Task requirements:
a) In the Terry Hall remembrance, how old was the writer on first seeing The Specials on Top of the Pops?
b) Rewrite the Terry Hall remembrance from "Whilst replying to" up to and including "my school year.", putting "class" wherever "school year" appears.

[Begin Excerpt to read]

Terry Hall Remembered

Terry Hall Remembered

Once again it’s social media that breaks the news of another musician’s premature death. This time it's Terry Hall from the Specials and I find myself saying ‘enough, please stop taking away my musical heroes’. And then I realise that this is happening because I’m older now  and most of my favourite artists are even older and that this sort of thing will never stop happening.

Whilst replying to my mate’s Stuart’s What’s App post I write ‘The Specials were the reason I became interested in music that wasn’t predominantly made or listened to by white people’. I’m 55 now but was only 12 the first time I saw The Specials on Top of the Pops and then just 13 when the penny really dropped and I discovered a world beyond chart music. Terry Hall and The Specials were the key to this doorway. Terry looked so cool in a very odd sort of way, all Mod styling with a dash of black eyeliner carried off in an utterly ‘what the fuck are you looking at?' demeanour. Awkward but driven, he was up there with Paul Weller as the definitive pop icon for the boys in my school year.

Terry Hall

In 1980, I bought lots of records by The Specials. Thanks to them I also bought The Beat, Selecter and Madness. All of these bands cited Jamaican reggae and Bluebeat of the sixties as a primary influence. I had never heard of or even seen pictures of artists such as Prince Buster or The Skatalites. You see, I grew up in Chichester in West Sussex and can honestly say there could have been no more than two or three black families living in my hometown.  I saw black people on television where they were generally derided or made fun of. But Two-Tone changed all that and began to make me ask questions of those who continuously put down or made fun of people with different colour skin. Remember, this was an ugly and oppressive time in UK history. The NF were infiltrating new recruits through pop concerts so The Specials played a crucial part educating impressionable kids like me in the ways of right and wrong.

 

Specials

It's crazy to think The Specials were all over by the summer of 1981, and with Ghost Town still at the very top of the charts the band bowed out in style. Of course behind the scenes things were a lot more complicated, but it felt like only minutes before Terry was back with Lynval and Neville as Fun Boy Three. Although there was definitely more of a ‘fun’ element to this new creation, Terry was becoming even more deadpan and slapdash. I’ve always thought he and The Cure’s Robert Smith could have been blood-brothers, especially in those back-combed early eighties years. Both seemed hellbent on becoming Top of the Pops worst every lip-synch artists, and those repeat TV showings and You Tube moments are such a joy to revisit. In the careerist nineteen eighties, this not-so-subtle act of self-sabotage was almost as punk rock as it got without inducing lifetime bans from the BBC. The FB3 (as they became known) made a raft of good singles and two OK albums before splitting up.

[End Excerpt to read]
[Begin Stored data]

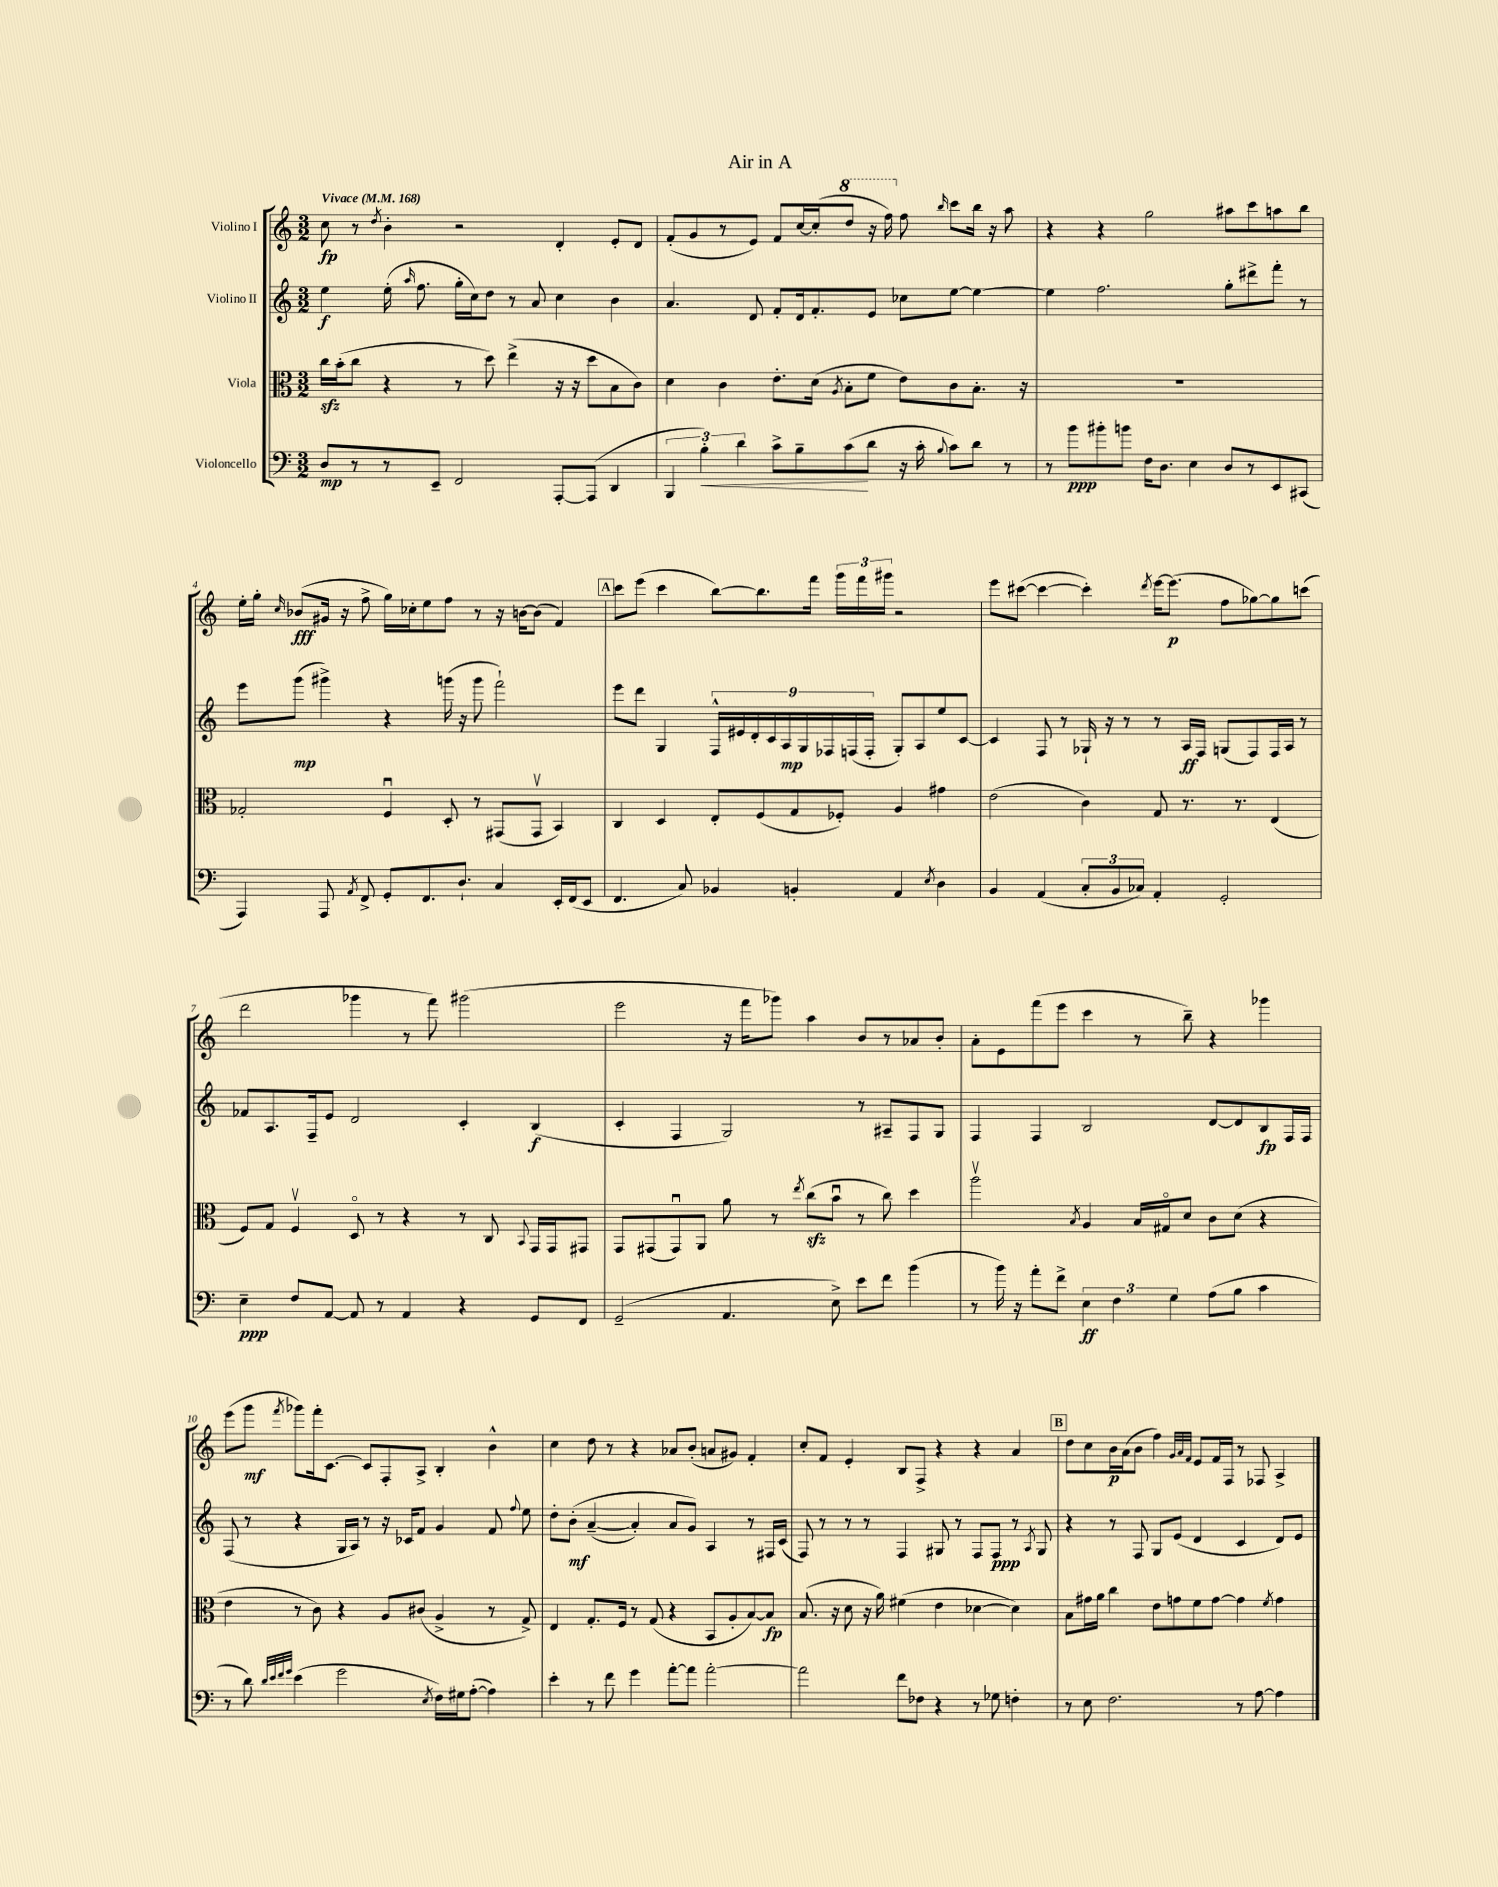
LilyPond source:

[End Stored data]

Solutions to the tasks:
a) 12

b)
Whilst replying to my mate’s Stuart’s What’s App post I write ‘The Specials were the reason I became interested in music that wasn’t predominantly made or listened to by white people’. I’m 55 now but was only 12 the first time I saw The Specials on Top of the Pops and then just 13 when the penny really dropped and I discovered a world beyond chart music. Terry Hall and The Specials were the key to this doorway. Terry looked so cool in a very odd sort of way, all Mod styling with a dash of black eyeliner carried off in an utterly ‘what the fuck are you looking at?' demeanour. Awkward but driven, he was up there with Paul Weller as the definitive pop icon for the boys in my class.